Nature is of no benefit overall, of course. It simply exists and we don't know why, because we ourselves are also a part of its existence, just like everything we make: books, cars, bombs, artificial intelligence – nothing exists outside of nature. We don't fully know why we write literature, either. We simply do, perhaps because we're used to doing it. But it's certainly not wrong to speak about benefit – I read books only because they're of some benefit to me. I use them to look for and find some kind of help, understanding, entertainment, whatever!
It's the same with nature. Try as we may, it's impossible for us to treat it entirely selflessly. Every tiny fish, every little plant, is trying to survive here just like every one of us. No matter what, the cost of that survival is a number of other lives. Environmental protection can be nothing other than humankind's own protection. And that's what it is: an attempt to preserve the world in the way that our species, and perhaps our civilization, can continue existing here in the precious way and with the values to which we're accustomed (like love for one's fellow man, helping others, human rights, etc.). We can't simply protect abstract nature – we're no gods.
All in all, we're not so wise and powerful to truly steer the fate of this world and our own species. Time and again, we act indiscriminately, experimenting, probing, trying to understand and never achieving understanding. Literature's role in this "ecosystem" might be the acknowledgement of our nonunderstanding; bringing us back down to earth when the waves of self-admiration and omnipotence (or triviality and unimportance) are crashing down upon us. Literature can remind us that we're quite stupid, even though we're amazingly smart. Quite evil, even though we're sometimes amazingly good.

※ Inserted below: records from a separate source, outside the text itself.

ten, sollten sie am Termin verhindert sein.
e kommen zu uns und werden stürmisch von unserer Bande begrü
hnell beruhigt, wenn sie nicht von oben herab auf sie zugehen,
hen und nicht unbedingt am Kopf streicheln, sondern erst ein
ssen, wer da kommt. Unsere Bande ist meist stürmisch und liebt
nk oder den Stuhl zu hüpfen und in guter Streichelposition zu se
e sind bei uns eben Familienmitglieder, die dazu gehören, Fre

What can we expect from the near future in light of all this? What's going to happen over the next 30 years?
Thirty years ago, when I was writing my first novel in Paris, there were about five and a half billion people on Earth. Today, there are over nine billion. Thirty years before that, when I was born, the world population was only three and a half billion. That's the most radical change that has taken place during my lifetime. Compared to it, the collapse of the Eastern Bloc and such things are just a ripple. Border State is already a historical novel; it depicts a world that no longer exists. Stepping out onto the sidewalk in Paris in 1993, it was still possible to disappear, to become nobody, to become anybody. No one knew who you were because you didn't have a phone in your pocket and everything that comes with it. It's odd that just like everything else, technology is simultaneously liberating and enslaving. It's simply no longer possible to experience that total freedom of being anyone, at least not naturally and without making much of an effort.

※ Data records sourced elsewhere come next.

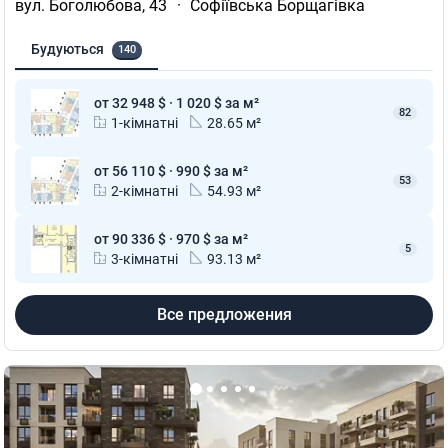
вул. Боголюбова, 43
·
Софіївська Борщагівка
Будуються
140
от 32 948 $ · 1 020 $ за м²
82
1-кімнатні
28.65 м²
от 56 110 $ · 990 $ за м²
53
2-кімнатні
54.93 м²
от 90 336 $ · 970 $ за м²
5
3-кімнатні
93.13 м²
Все предложения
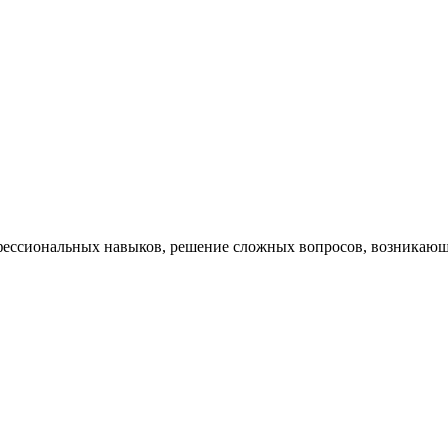
ессиональных навыков, решение сложных вопросов, возникающи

Books are companions in loneliness – it's nice if they help us to get by better in any way. But I also don't believe that one can understand humankind without understanding themselves.

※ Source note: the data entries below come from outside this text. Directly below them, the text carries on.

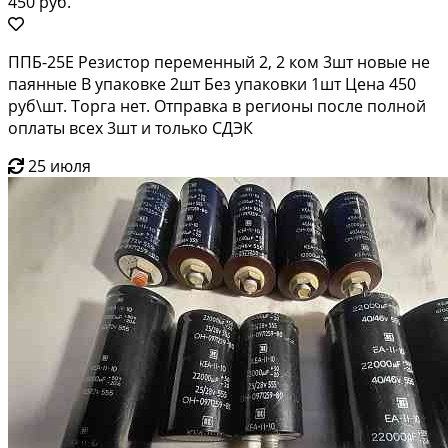
450 руб.
ППБ-25Е Резистор переменный 2, 2 ком 3шт новые не
паянные В упаковке 2шт Без упаковки 1шт Цена 450
руб\шт. Торга нет. Отправка в регионы после полной
оплаты всех 3шт и только СДЭК
25 июля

Thirty years from now? Maybe AI will be writing novels about us, and we'll read them (if we're still reading) with gusto! The idea does make me feel a little queasy and I'd rather not live in such a world, but who knows. So long as there's air, water, and food, meaning green plants that photosynthesize and nourish us, so long will we be able to live in this world. At every instant, the life that we live is totally self-evident and totally baffling, all at once.